Sentir-se encapsulado é uma das reconfigurações de dinâmicas psicológicas criadas por novos posicionamentos. Esse posicionamento, responsável por conter ou ocultar vivências, desejos e constatações cria descontinuidades e assim faz com que o indivíduo encubra suas reais dificuldades, problemas, frustrações e medos. 

É engenhoso encapsular vivências, constatações e percepções; estar constantemente a cortar e organizar, a superar e etiquetar (ressignificar). Uma das características principais desse posicionamento é o ato de encobrir. Ao embrulhar, etiquetar, organizar e guardar, se esquece, pois se encobriu o que estava espalhado, se ocultou o que parecia anômalo. 

Nesse contexto, o trabalho, que vira motivação, é este: encaixar e definir para guardar e arquivar. Posicionado nesse universo, tudo que acontece só significa quando encontra seu complemento análogo, semelhante. É o eterno "symbolon" que na antiguidade grega era um sinal de encontro e reconhecimento (quando dois amigos se separavam eles quebravam qualquer objeto - uma vara, uma joia, uma argila etc. - e cada um seguia com sua metade, e quando voltavam a se reencontrar tinham que apresentar cada um sua parte, que combinando, encaixando uma na outra, revelava suas identidades, selando o encontro com todos os seus significados).

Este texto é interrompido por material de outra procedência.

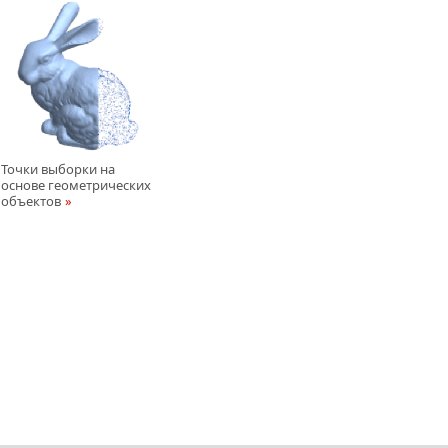
Точки выборки на
основе геометрических
объектов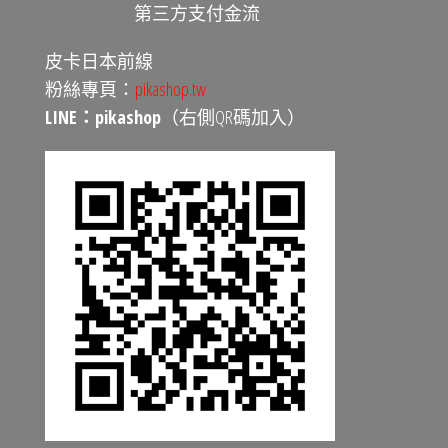
第三方支付金流
皮卡日本前線
粉絲專頁：
pikashop.tw
LINE：pikashop
（右側QR碼加入）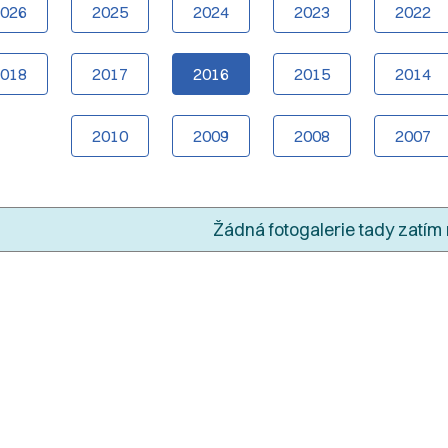
2026
2025
2024
2023
2022
2018
2017
2016
2015
2014
2010
2009
2008
2007
Žádná fotogalerie tady zatím 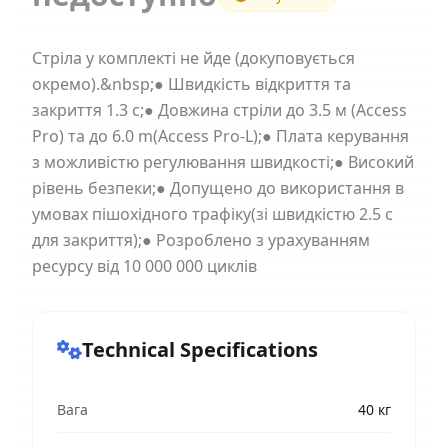
Стріла у комплекті не йде (докуповується
окремо).&nbsp;● Швидкість відкриття та
закриття 1.3 с;● Довжина стріли до 3.5 м (Access
Pro) та до 6.0 m(Access Pro-L);● Плата керування
з можливістю регулювання швидкості;● Високий
рівень безпеки;● Допущено до використання в
умовах пішохідного трафіку(зі швидкістю 2.5 с
для закриття);● Розроблено з урахуванням
ресурсу від 10 000 000 циклів
Technical Specifications
Вага
40 кг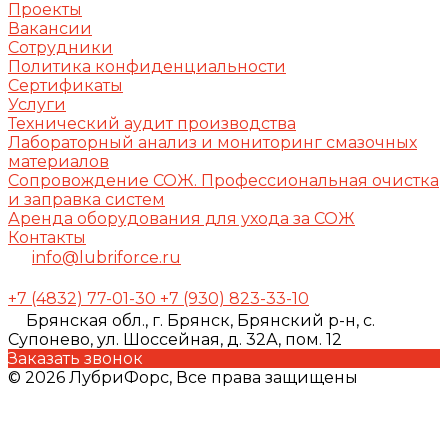
Проекты
Вакансии
Сотрудники
Политика конфиденциальности
Сертификаты
Услуги
Технический аудит производства
Лабораторный анализ и мониторинг смазочных
материалов
Сопровождение СОЖ. Профессиональная очистка
и заправка систем
Аренда оборудования для ухода за СОЖ
Контакты
info@lubriforce.ru
+7 (4832) 77-01-30
+7 (930) 823-33-10
Брянская обл., г. Брянск, Брянский р-н, с.
Супонево, ул. Шоссейная, д. 32А, пом. 12
Заказать звонок
© 2026 ЛубриФорс, Все права защищены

Sem encaixe não se reconhece, não existe, não significa, vive-se no reino metafísico do ser e do não ser. A vida de agora, o presente, não existe, nada se sente e falta sentido. O sentido surge assim que as vivências são encaixadas e catalogadas, isto é, assim que tudo é ocupado por regras e convenções estabelecidas. 

Uma das implicações desse processo é que só se sente o que se pode sentir ou é autorizado a sentir. A circunstancialização do que se sente, do que se percebe, em função de suas etiquetas e referências, encobre, encapsula motivações e decisões. Complexidade é a constante que tudo emperra, e mesmo assim a vida continua, dela se participa ao conseguir assisti-la. 

Esse processo, participar/assistir, é frequentemente difícil de ser categorizado, definido. Às vezes é confundido com ajuste perfeito e outras vezes com um espectro do autismo. Quando não resolvido é o ser refugiado, encapsulado, protegido com total engenhosidade frente às tempestades vivenciadas. Shakespeare, na Tempestade, com Próspero e Caliban, delineia essa questão, entretanto, quando lembramos desses personagens percebemos que Próspero e Caliban são aspectos da mesma pessoa. Paradoxalmente mandar e obedecer estão contidos no mesmo ser.